Contrairement à
Stephen King, ici ce n'est pas un clown qui flotte mais bien un dragon, comme son titre l'indique.
Ensuite, il est indéniable qu'il y a un grand nombre de similitudes avec l'oeuvre de King. Et pourtant,
Peter Straub a créé son dragon avant l'invention de ce bon vieux Pennywise.
Pour les points communs, nous avons la petite ville américaine avec son lot d'habitants touchants pour certains, et franchement pervers et immoraux pour d'autres. Nous avons le fameux dragon, à l'image du clown, qui revient tous les X années. Nous avons les apparitions, ou hallucinations, ou même mirages qui s'adaptent aux personnages, à leurs craintes, à leur vécu. Et nous avons des héros particuliers qui doivent affrontrer la "chose", mais ne peuvent y parvenir que s'ils sont ensemble, et bien soudés.

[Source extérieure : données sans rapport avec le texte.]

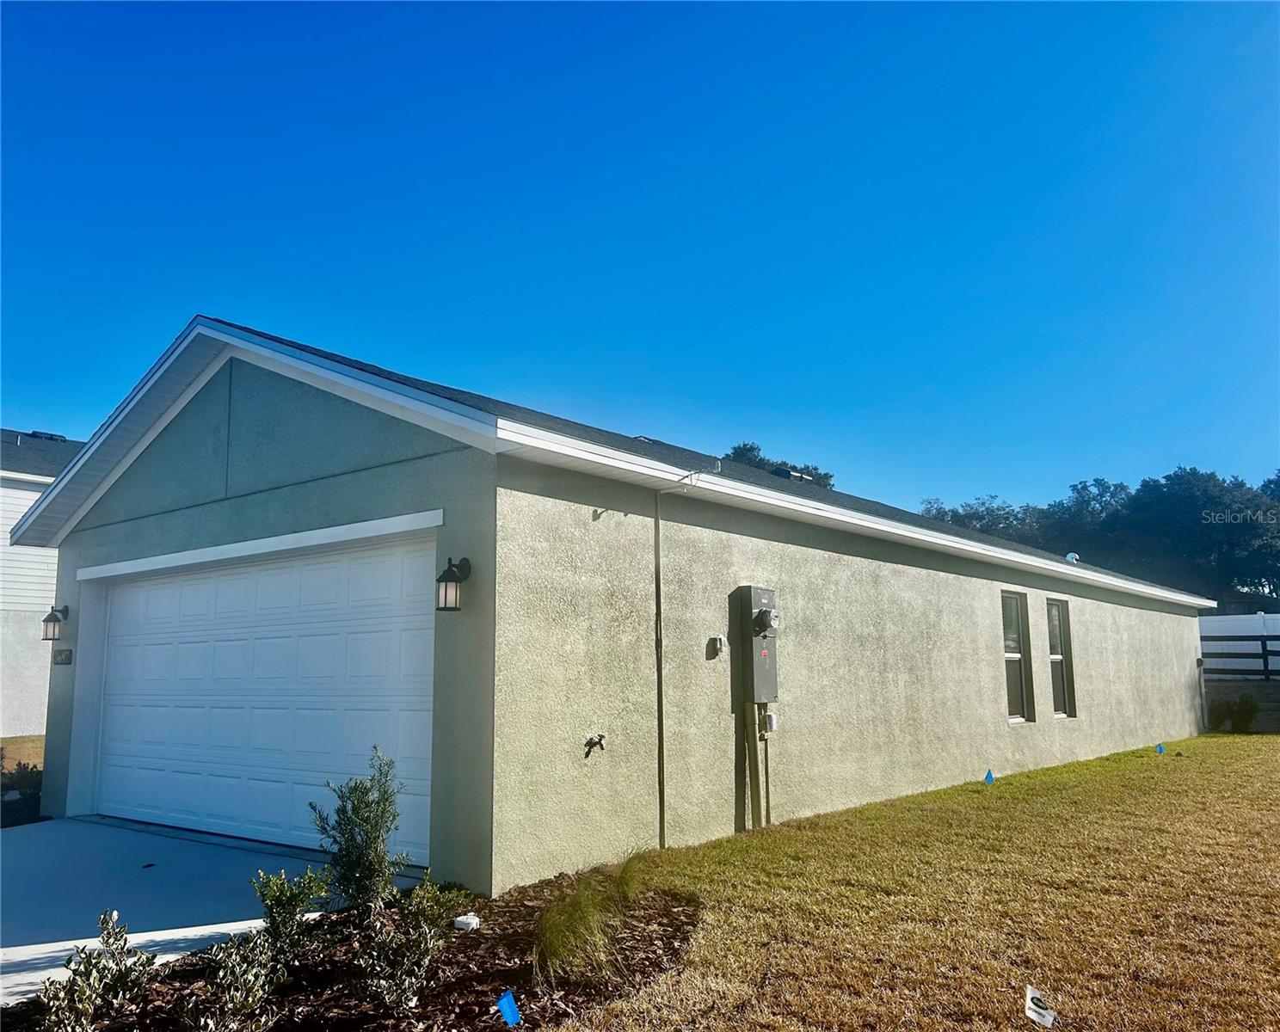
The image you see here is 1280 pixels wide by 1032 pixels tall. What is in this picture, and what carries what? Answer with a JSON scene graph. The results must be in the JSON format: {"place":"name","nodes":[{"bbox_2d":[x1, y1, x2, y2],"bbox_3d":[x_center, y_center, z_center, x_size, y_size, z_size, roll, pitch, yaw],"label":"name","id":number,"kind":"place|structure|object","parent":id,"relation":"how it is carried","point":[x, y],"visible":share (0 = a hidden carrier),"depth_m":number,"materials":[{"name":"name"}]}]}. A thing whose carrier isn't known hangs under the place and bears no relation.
{"place":"outdoors","nodes":[
{"label":"outdoors","id":0,"kind":"place"},
{"bbox_2d":[0,734,46,776],"label":"lawn","id":1,"kind":"structure","parent":0,"point":[23,744],"materials":[{"name":"plant"}]},
{"bbox_2d":[0,425,84,742],"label":"neighboring house","id":2,"kind":"structure","parent":0,"point":[3,686],"depth_m":19.02,"materials":[{"name":"paint"}]},
{"bbox_2d":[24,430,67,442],"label":"roof vent","id":3,"kind":"object","parent":2,"relation":"on","point":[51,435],"visible":0.29,"depth_m":21.17,"materials":[{"name":"black metal"}]},
{"bbox_2d":[0,817,372,1008],"label":"driveway","id":4,"kind":"structure","parent":0,"point":[34,845],"materials":[{"name":"concrete"}]},
{"bbox_2d":[7,313,1210,897],"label":"house","id":5,"kind":"structure","parent":0,"point":[979,599],"depth_m":7.63,"materials":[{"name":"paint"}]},
{"bbox_2d":[40,605,69,641],"bbox_3d":[-5.438,1.009,9.183,0.190,0.371,0.224,-7,-11,38],"label":"wall lantern","id":6,"kind":"object","parent":5,"relation":"attached to","point":[51,615],"visible":0.98,"depth_m":9.11,"materials":[{"name":"black metal"}]},
{"bbox_2d":[53,647,73,664],"bbox_3d":[-5.205,1.273,8.903,0.275,0.166,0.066,-7,-11,38],"label":"house number sign","id":7,"kind":"object","parent":5,"relation":"attached to","point":[62,659],"visible":0.97,"depth_m":8.87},
{"bbox_2d":[86,529,437,860],"bbox_3d":[-3.071,1.421,7.839,4.252,2.244,0.180,-7,-11,38],"label":"garage door","id":8,"kind":"structure","parent":5,"relation":"in","point":[325,637],"depth_m":7.46,"materials":[{"name":"white metal"}]},
{"bbox_2d":[435,554,472,612],"bbox_3d":[-1.140,0.411,5.937,0.180,0.365,0.227,-7,-11,38],"label":"wall lantern","id":9,"kind":"object","parent":5,"relation":"attached to","point":[450,575],"visible":0.97,"depth_m":5.87,"materials":[{"name":"black metal"}]},
{"bbox_2d":[583,733,606,756],"bbox_3d":[-0.281,1.433,6.167,0.142,0.143,0.140,-7,-11,38],"label":"water spigot","id":10,"kind":"object","parent":5,"relation":"attached to","point":[602,747],"visible":0.98,"depth_m":6.17,"materials":[{"name":"black metal"}]},
{"bbox_2d":[652,492,665,849],"bbox_3d":[0.149,1.087,7.183,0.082,2.622,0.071,-7,-11,38],"label":"conduit pipe","id":11,"kind":"object","parent":5,"relation":"attached to","point":[661,656],"visible":0.99,"depth_m":7.18,"materials":[{"name":"grey metal"}]},
{"bbox_2d":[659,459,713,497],"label":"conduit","id":12,"kind":"object","parent":5,"relation":"attached to","point":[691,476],"visible":0.95,"depth_m":6.86,"materials":[{"name":"white metal"}]},
{"bbox_2d":[707,634,727,654],"bbox_3d":[0.607,0.995,7.642,0.098,0.136,0.119,-7,-11,38],"label":"box","id":13,"kind":"object","parent":5,"relation":"attached to","point":[718,643],"visible":0.97,"depth_m":7.61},
{"bbox_2d":[738,700,762,831],"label":"conduit","id":14,"kind":"object","parent":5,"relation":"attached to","point":[747,730],"visible":0.96,"depth_m":7.90,"materials":[{"name":"grey plastic"}]},
{"bbox_2d":[733,584,779,706],"bbox_3d":[0.944,1.031,7.858,0.257,0.952,0.430,-7,-11,38],"label":"electric meter box","id":15,"kind":"object","parent":5,"relation":"attached to","point":[749,593],"visible":0.95,"depth_m":7.74,"materials":[{"name":"grey metal"}]},
{"bbox_2d":[751,608,780,636],"bbox_3d":[1.010,0.841,7.846,0.189,0.243,0.252,-7,-11,38],"label":"electric meter","id":16,"kind":"object","parent":15,"relation":"attached to","point":[768,618],"visible":0.97,"depth_m":7.80,"materials":[{"name":"grey"}]},
{"bbox_2d":[761,723,773,824],"bbox_3d":[1.033,2.101,8.028,0.046,0.912,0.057,-7,-11,38],"label":"conduit pipe","id":17,"kind":"object","parent":5,"relation":"attached to","point":[766,754],"visible":0.92,"depth_m":8.03,"materials":[{"name":"metal"}]},
{"bbox_2d":[762,709,779,733],"bbox_3d":[1.040,1.656,7.911,0.116,0.183,0.120,-7,-11,38],"label":"electrical box","id":18,"kind":"object","parent":5,"relation":"attached to","point":[771,716],"visible":0.95,"depth_m":7.87,"materials":[{"name":"grey plastic"}]},
{"bbox_2d":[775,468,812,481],"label":"roof vent","id":19,"kind":"object","parent":5,"relation":"on","point":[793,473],"visible":0.3,"depth_m":13.75,"materials":[{"name":"metal"}]},
{"bbox_2d":[1001,590,1033,723],"bbox_3d":[4.455,1.740,12.119,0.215,1.823,1.013,-7,-11,38],"label":"window","id":20,"kind":"structure","parent":5,"relation":"in","point":[1012,692],"depth_m":12.39,"materials":[{"name":"glass"}]},
{"bbox_2d":[1046,599,1076,718],"bbox_3d":[5.522,1.925,13.313,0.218,1.792,1.015,-7,-11,38],"label":"window","id":21,"kind":"structure","parent":5,"relation":"in","point":[1054,656],"depth_m":13.56,"materials":[{"name":"glass"}]},
{"bbox_2d":[1064,552,1079,563],"bbox_3d":[6.716,0.686,15.386,0.244,0.205,0.260,-7,-11,38],"label":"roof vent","id":22,"kind":"object","parent":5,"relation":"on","point":[1070,556],"visible":0.64,"depth_m":15.33,"materials":[{"name":"white metal"}]},
{"bbox_2d":[0,0,1279,525],"label":"sky","id":23,"kind":"structure","parent":0,"point":[28,396],"materials":[{"name":"blue"}]},
{"bbox_2d":[541,732,1279,1031],"label":"lawn","id":24,"kind":"structure","parent":0,"point":[1233,747],"materials":[{"name":"green plant"}]},
{"bbox_2d":[983,768,995,783],"bbox_3d":[3.816,2.886,10.813,0.148,0.281,0.070,1,-9,-11],"label":"blue flag","id":25,"kind":"object","parent":24,"relation":"on","point":[987,779],"visible":0.97,"depth_m":10.80,"materials":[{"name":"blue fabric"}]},
{"bbox_2d":[1023,985,1055,1028],"bbox_3d":[1.502,1.884,3.721,0.108,0.194,0.097,0,-8,-2],"label":"yard marker","id":26,"kind":"object","parent":24,"relation":"in","point":[1029,998],"visible":0.99,"depth_m":3.71,"materials":[{"name":"white"}]},
{"bbox_2d":[1154,742,1166,754],"bbox_3d":[7.514,3.392,14.285,0.160,0.267,0.070,0,-8,-3],"label":"blue flag","id":27,"kind":"object","parent":24,"relation":"in","point":[1159,747],"visible":0.98,"depth_m":14.26,"materials":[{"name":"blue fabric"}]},
{"bbox_2d":[1212,692,1259,732],"bbox_3d":[11.164,3.699,18.466,0.854,0.830,0.812,-7,-11,38],"label":"shrub","id":28,"kind":"object","parent":24,"relation":"on","point":[1240,705],"visible":0.96,"depth_m":18.33,"materials":[{"name":"green plant"}]},
{"bbox_2d":[1205,679,1279,732],"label":"block wall","id":29,"kind":"structure","parent":0,"point":[1231,686],"depth_m":19.29,"materials":[{"name":"grey"}]},
{"bbox_2d":[1200,632,1279,679],"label":"wooden fence","id":30,"kind":"object","parent":29,"relation":"attached to","point":[1267,651],"visible":0.72,"depth_m":20.91,"materials":[{"name":"black"}]},
{"label":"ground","id":31,"kind":"structure","parent":0},
{"bbox_2d":[0,761,43,826],"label":"shrub","id":32,"kind":"object","parent":31,"relation":"on","point":[34,796],"visible":0.56,"depth_m":9.21,"materials":[{"name":"green plant"}]},
{"bbox_2d":[0,868,699,1031],"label":"mulch bed","id":33,"kind":"object","parent":31,"relation":"on","point":[668,943],"visible":0.61,"depth_m":4.12,"materials":[{"name":"brown wood"}]},
{"bbox_2d":[35,907,157,1031],"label":"shrub","id":34,"kind":"object","parent":33,"relation":"in","point":[87,973],"visible":1,"depth_m":3.45,"materials":[{"name":"green plant"}]},
{"bbox_2d":[183,924,288,1031],"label":"shrub","id":35,"kind":"object","parent":33,"relation":"in","point":[248,981],"visible":1,"depth_m":3.44,"materials":[{"name":"green plant"}]},
{"bbox_2d":[248,862,334,962],"bbox_3d":[-1.580,1.770,4.394,0.424,0.463,0.435,-7,-11,38],"label":"shrub","id":36,"kind":"object","parent":33,"relation":"in","point":[278,900],"visible":0.97,"depth_m":4.35,"materials":[{"name":"green plant"}]},
{"bbox_2d":[307,745,408,916],"bbox_3d":[-1.412,1.615,5.033,0.527,0.861,0.528,-3,-9,15],"label":"shrub","id":37,"kind":"object","parent":33,"relation":"on","point":[359,807],"visible":0.99,"depth_m":4.97,"materials":[{"name":"green plant"}]},
{"bbox_2d":[355,875,460,1011],"bbox_3d":[-0.905,1.643,3.813,0.461,0.525,0.481,-7,-11,38],"label":"shrub","id":38,"kind":"object","parent":33,"relation":"in","point":[427,956],"visible":0.99,"depth_m":3.75,"materials":[{"name":"green plant"}]},
{"bbox_2d":[452,911,479,932],"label":"pipe cap","id":39,"kind":"object","parent":33,"relation":"on","point":[461,919],"visible":0.96,"depth_m":4.83,"materials":[{"name":"white plastic"}]},
{"bbox_2d":[497,989,522,1026],"bbox_3d":[-0.472,1.838,3.570,0.104,0.222,0.051,2,-9,-14],"label":"blue flag","id":40,"kind":"object","parent":33,"relation":"in","point":[505,1003],"visible":0.99,"depth_m":3.57,"materials":[{"name":"blue"}]},
{"bbox_2d":[530,852,648,985],"label":"ornamental grass","id":41,"kind":"structure","parent":33,"relation":"on","point":[557,932],"materials":[{"name":"green plant"}]},
{"bbox_2d":[723,441,836,491],"label":"tree","id":42,"kind":"object","parent":31,"relation":"on","point":[752,449],"visible":0.11,"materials":[{"name":"green plant"}]},
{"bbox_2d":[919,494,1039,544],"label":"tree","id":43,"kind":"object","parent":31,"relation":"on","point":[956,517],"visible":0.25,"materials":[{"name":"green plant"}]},
{"bbox_2d":[915,464,1279,601],"label":"tree line","id":44,"kind":"object","parent":31,"relation":"on","point":[1084,487],"visible":0.47,"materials":[{"name":"green plant"}]},
{"bbox_2d":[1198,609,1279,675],"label":"white fence","id":45,"kind":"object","parent":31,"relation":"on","point":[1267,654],"visible":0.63,"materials":[{"name":"white plastic"}]}
]}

Jusqu'ici, l'histoire est franchement bonne. La plume de Straub est efficace, il a le chic pour inventer toute une gallerie d'autochtones charismatiques. C'est un jeu d'enfant pour lui, il lie toutes ces personnes, les relie, par le passé, dans le présent. Il met sur pied toute une saga entre quelques familles, depuis l'installation des premiers colons ayant bâti la ville dans laquelle va se dérouler toute la tragédie.
Mais là où est normalement la force de cet auteur, va aussi en jaillir, dans ce roman, sa faiblesse et ses limites. Comme dans
Ghost Story,
Les enfants perdus, et dans une moindre mesure
Koko, il joue énormément sur les effets de narration, de nombreux flashbacks, nous emmenant parfois à plus d'un siècle en arrière, et d'autres fois à seulement quelques heures dans le passé. Il passe d'une narration neutre, à une narration à la première personne qui aurait terminé l'aventure et nous raconterait alors l'ensemble des événements de son propre point de vue.
Dans
le Dragon flottant, il use mais abuse, à mon sens, de ces procédés. En plus, ce qui ne facilite absolument pas la lecture et l'immersion dans le récit, il y a une quantité affolante de noms de personnes qui sont cités sans arrêt. Autant, bien évidemment, on retient facilement les quelques principaux, autant quand au bout de 200 pages Straub nous mentionne quelques individus dont il n'a plus parlé depuis la 10ème page, c'est un peu frustrant. Et ajoutons à cela, les noms des rues, des quartiers, des localités en banlieue. Peut-être aurait-il dû de temps à autre repréciser de qui il s'agit pour les acteurs, et ce qu'il s'est passé dans tel lieu géographique, ou qui y vit. Faire un rapide rappel n'est pas toujours synonyme d'irrespect quant à l'intelligence du lecteur.
Bref, c'est ici l'exemple typique d'une excellente histoire, servie par un brillant écrivain, mais pas de la meilleure manière possible. C'est dommage, car je m'étais quand même bien attaché à ce quatuor héroïque.